Date: April 29, 2025

Author: Mia Jensen

I never imagined I’d be writing this. I never thought that I’d be sitting here, reflecting on cutting someone out of my life who was a part of it for so long—someone I thought would always be there. But here I am, feeling a mixture of sadness and relief, because I had to do it. I had to let go.

We were best friends for what felt like forever—around eight years, give or take. We grew up in the same neighborhood, went to the same school, and even lived in the same building. She lived two floors above me, so it was easy to find each other after school, and we’d hang out—do homework together, mess around with the other kids in the area, and just enjoy being kids. It was the kind of friendship that felt like it would never end. I loved spending time with her, and those memories are still some of my favorites.

But as we grew older, things started to change. She started dating seniors when she was only a sophomore, and I wasn’t too happy about it. I didn’t get it. I hadn’t dated anyone at that point, and the idea of rushing into relationships didn’t make sense to me. I wanted my first real relationship to mean something, to be special—not something that felt temporary. Of course, I never said anything to her. It wasn’t my place, and I respected that it was her life and her choices, even if I didn’t agree with them.

We started drifting apart, not because we fought or anything, but because we just weren’t on the same page anymore. I couldn’t relate to the things she was getting involved in, and I wasn’t comfortable with the person she was becoming. She was more into the party scene, and I wasn’t. I felt like I was holding onto this version of her that didn’t exist anymore. I was holding onto the past, but she was moving forward in a direction I couldn’t follow.
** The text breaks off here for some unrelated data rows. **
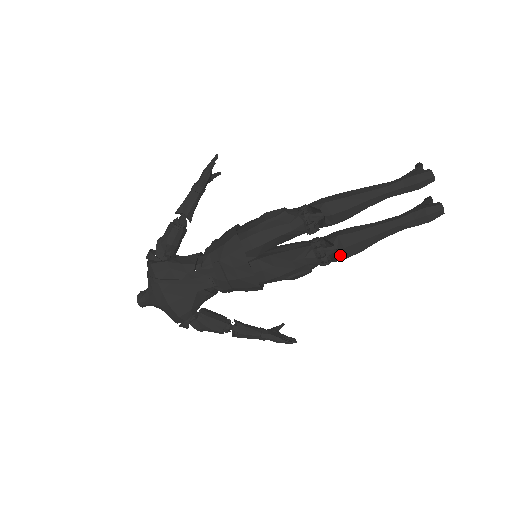
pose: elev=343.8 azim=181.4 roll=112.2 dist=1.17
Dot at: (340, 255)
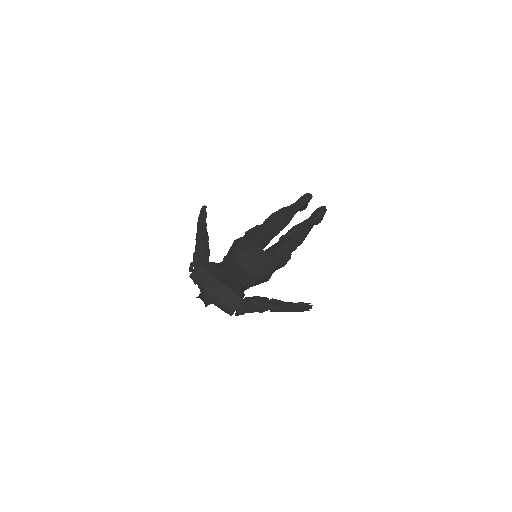
Dot at: (301, 235)
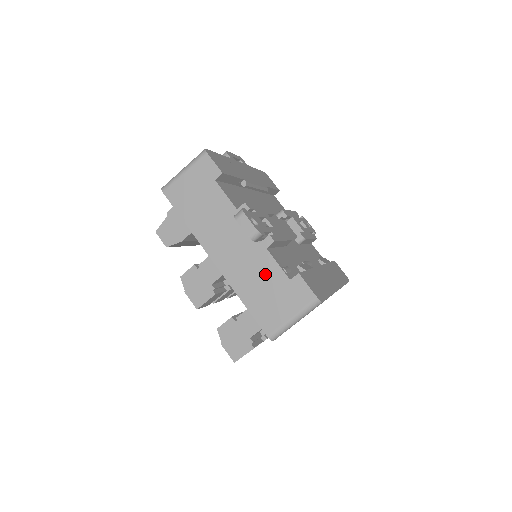
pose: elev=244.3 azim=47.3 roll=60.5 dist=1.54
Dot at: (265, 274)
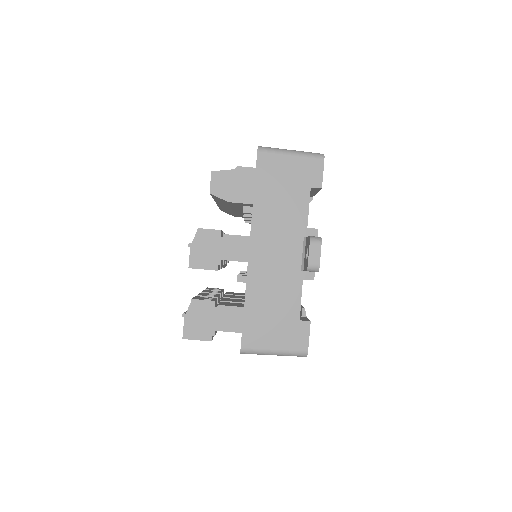
Dot at: (284, 298)
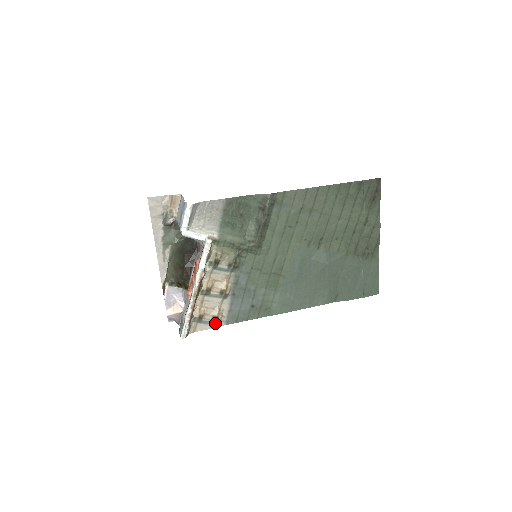
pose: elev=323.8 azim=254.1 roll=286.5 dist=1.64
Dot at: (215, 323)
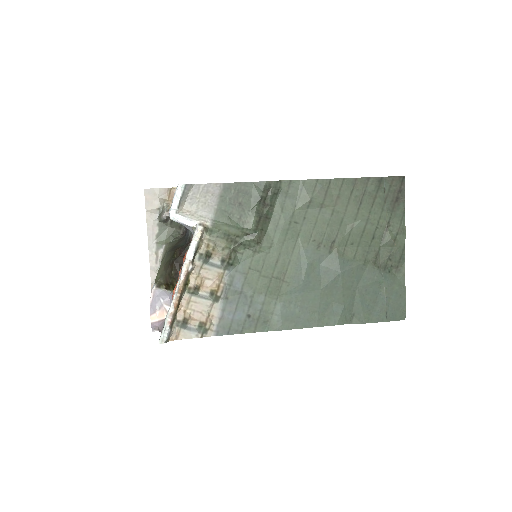
Dot at: (202, 331)
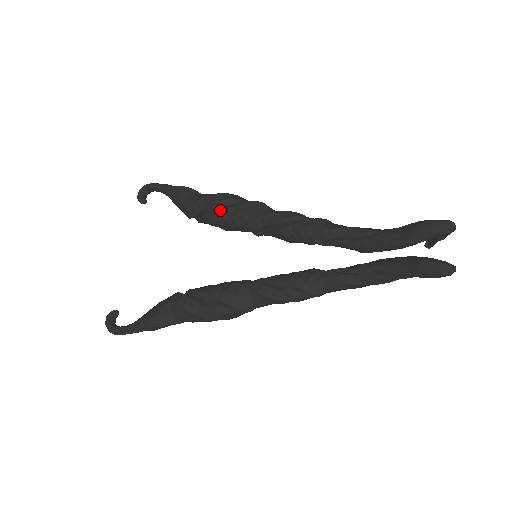
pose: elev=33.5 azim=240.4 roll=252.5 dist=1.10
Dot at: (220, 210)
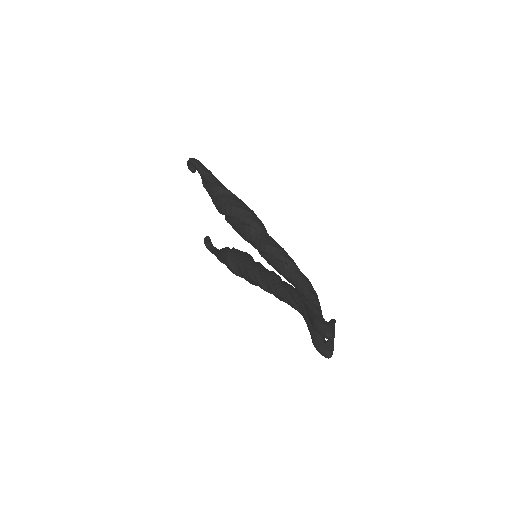
Dot at: (227, 221)
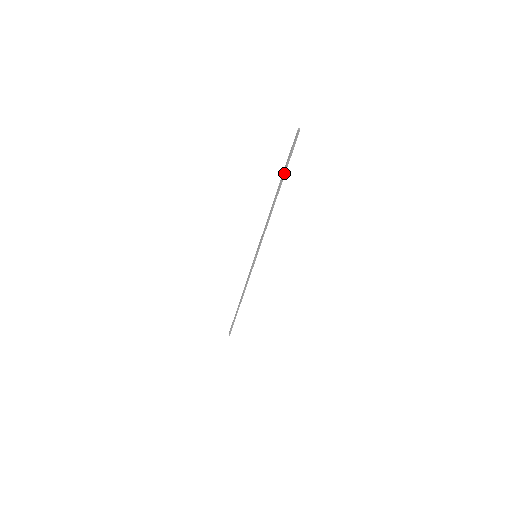
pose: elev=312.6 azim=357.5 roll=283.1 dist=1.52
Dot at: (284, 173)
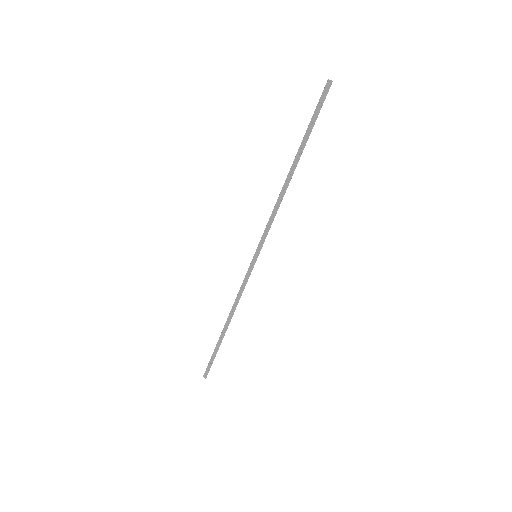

I tried to stay in the friendship, tried to keep up with her, but it just didn’t feel the same. The things that used to bring us together started feeling like walls between us. She was changing, and I was changing, but in completely different ways. I felt like I was stuck in this version of our friendship that no longer worked, and I couldn’t keep pretending like everything was fine. It wasn’t.

So, I did the hardest thing I’ve ever done. I cut her off. And it wasn’t because I didn’t care or because I wanted to hurt her, but because I needed to. I needed to take care of myself and stop holding onto something that was already gone. It felt like pulling a Band-Aid off, but I knew it had to happen.

It hurts. I can’t lie about that. It hurts to think about the memories we shared and the person I thought she’d always be in my life. But I also know that it was the right decision. I don’t regret it, even if it’s been one of the hardest things I’ve had to do.

I still think about her sometimes—about the person she was when we were kids, about the friend I thought I’d have forever. But I also know that people change, and sometimes those changes take them away from us. And that’s okay. It’s part of life.

I’m not sure if she’ll ever understand why I did it, but I hope she’ll find her way, just like I have to find mine. I can’t keep living in the past, and neither can she. It’s time for both of us to move on, even if it means doing so separately.